EDITORIAL
More time to explore candidates, please
Time seems to fly, having fun or not, and here we are again edging toward another federal election, in 2019. Usually we wait, not breathlessly, for the parties and candidates to announce their entries and to outline their campaign platforms, but these announcements usually come frustratingly close to the actual voting date.
In most cases, we hardly have time to really consider and weigh the proposals and promises.
It’s objectionable that we voters have virtually no input into these platforms and promises. We’re presented with the list by each party and given the grand democratic option of voting “yes or no”, period. This I’d call toothpaste democracy, or democracy akin to selecting a toothpaste from a shelf-full of colours and sizes. Democracy is supposed to be much more.
No doubt the major parties like this – they’ve created this system bit by bit. It gives them control – and it insulates them from uncomfortable decisions which might impact their financial backers and ideological saints. Well, so what!
We have the option of joining a party and going to their conventions and policy meetings – most of which have already occurred by the time the elections are in public view. But suppose we don’t want to join a party (and receive all the emails and phone calls this engenders), then what? Sit and wait until we’re told the choices, and then mark our X -- buy our toothpaste. Isn’t there a better way, without re-visioning the whole procedure and electoral system?
Here’s a modest proposal: have the candidates make themselves known earlier, a year or so before the actual campaign. This would not be official, not in accordance with election rules. Just announce, “I, Josephina Blow, am considering running for the Pirate Party in 2019. My priorities are the threats to our future from the Chalk River radioactive dump project and . . . .” Something like that. It won’t trigger the Election Act.

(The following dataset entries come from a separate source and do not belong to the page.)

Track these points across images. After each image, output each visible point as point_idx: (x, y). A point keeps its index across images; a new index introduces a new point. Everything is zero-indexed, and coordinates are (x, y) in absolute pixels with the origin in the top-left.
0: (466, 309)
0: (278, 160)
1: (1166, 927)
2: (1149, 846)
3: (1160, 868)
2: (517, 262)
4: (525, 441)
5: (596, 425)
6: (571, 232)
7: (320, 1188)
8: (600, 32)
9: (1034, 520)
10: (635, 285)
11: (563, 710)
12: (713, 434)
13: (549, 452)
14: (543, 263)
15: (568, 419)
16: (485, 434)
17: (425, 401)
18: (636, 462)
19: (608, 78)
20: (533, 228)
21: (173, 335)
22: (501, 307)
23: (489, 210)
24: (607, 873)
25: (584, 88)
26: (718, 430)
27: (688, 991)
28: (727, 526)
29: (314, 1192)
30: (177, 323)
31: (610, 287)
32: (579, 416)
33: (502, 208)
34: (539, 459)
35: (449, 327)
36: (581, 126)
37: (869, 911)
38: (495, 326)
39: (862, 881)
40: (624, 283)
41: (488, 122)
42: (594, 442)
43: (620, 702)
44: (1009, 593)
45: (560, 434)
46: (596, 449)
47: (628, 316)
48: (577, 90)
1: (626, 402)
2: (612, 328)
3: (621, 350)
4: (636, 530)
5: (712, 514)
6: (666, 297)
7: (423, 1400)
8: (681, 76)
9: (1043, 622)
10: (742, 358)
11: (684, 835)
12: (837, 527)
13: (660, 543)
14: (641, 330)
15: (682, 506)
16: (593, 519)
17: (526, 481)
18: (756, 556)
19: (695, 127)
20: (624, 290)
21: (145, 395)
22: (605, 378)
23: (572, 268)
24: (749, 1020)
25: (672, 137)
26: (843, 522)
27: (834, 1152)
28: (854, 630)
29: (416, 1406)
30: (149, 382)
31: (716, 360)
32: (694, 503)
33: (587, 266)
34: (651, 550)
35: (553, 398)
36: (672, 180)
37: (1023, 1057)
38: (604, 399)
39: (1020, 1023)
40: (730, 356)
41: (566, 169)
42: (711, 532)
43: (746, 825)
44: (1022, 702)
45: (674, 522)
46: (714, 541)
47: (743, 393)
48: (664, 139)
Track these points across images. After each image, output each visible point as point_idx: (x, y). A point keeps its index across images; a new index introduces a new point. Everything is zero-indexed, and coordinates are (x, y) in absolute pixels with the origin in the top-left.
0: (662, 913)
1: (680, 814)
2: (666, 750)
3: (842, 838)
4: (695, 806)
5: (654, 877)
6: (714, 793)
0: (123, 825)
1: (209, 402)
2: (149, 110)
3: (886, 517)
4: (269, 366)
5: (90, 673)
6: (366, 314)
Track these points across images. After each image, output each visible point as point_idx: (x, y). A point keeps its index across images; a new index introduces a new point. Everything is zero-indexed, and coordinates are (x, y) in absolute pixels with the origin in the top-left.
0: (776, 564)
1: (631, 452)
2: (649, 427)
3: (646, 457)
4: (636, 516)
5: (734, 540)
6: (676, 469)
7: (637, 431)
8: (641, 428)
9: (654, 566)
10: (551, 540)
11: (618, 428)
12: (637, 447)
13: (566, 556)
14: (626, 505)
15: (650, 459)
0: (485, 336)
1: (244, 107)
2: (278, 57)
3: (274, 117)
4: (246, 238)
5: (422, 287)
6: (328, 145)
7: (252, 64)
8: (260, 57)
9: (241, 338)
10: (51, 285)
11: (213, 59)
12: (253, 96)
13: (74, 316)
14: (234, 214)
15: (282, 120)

But it will give us, the folks who pay for this whole charade, a heads-up and a few months to actually think about our coming options. Same with the parties. The big three have their plans and tactics ready to roll, but what about the 30 or so smaller parties which often just appear on our ballots as a surprise to voters. Let’s hear from the Christian Heritage Party, the Marijuana Party, Marxist Leninists, Soul-Searchers and all the rest. Give us some information at a time when it will do some good, please!
Specifically, we have a sitting Liberal, who we assume will run again. Mr Woodman, the putative Conservative candidate, has just announced he’s not running again, and the NDP, which held this seat before the last vote, is mum.
Both these parties have unknown new leaders – why are they intent on remaining unknown? Maybe they’ve never heard of the Pontiac. Hull-Aylmer is such a safe riding, will there be charismatic candidates to push forward debates?
Let’s hear from anyone interested in running for the Tories or the NDP. It doesn’t have to be official – that’s an excuse for the parties’ traditionally manipulative silence.
There is a crying – screaming – need for real debate, and a real accountability from those seeking re-election.
We deserve to have the issues clearly put and slowly defined, thanks to public debate. We deserve the opportunity within our busy lives (we’re earning money to pay the salaries of these characters) of getting to know the likely candidates, especially those who aren’t well known. They deserve the time to make their names and issues clear.
Why should only the parties and the back-roomers set the rules and the issues?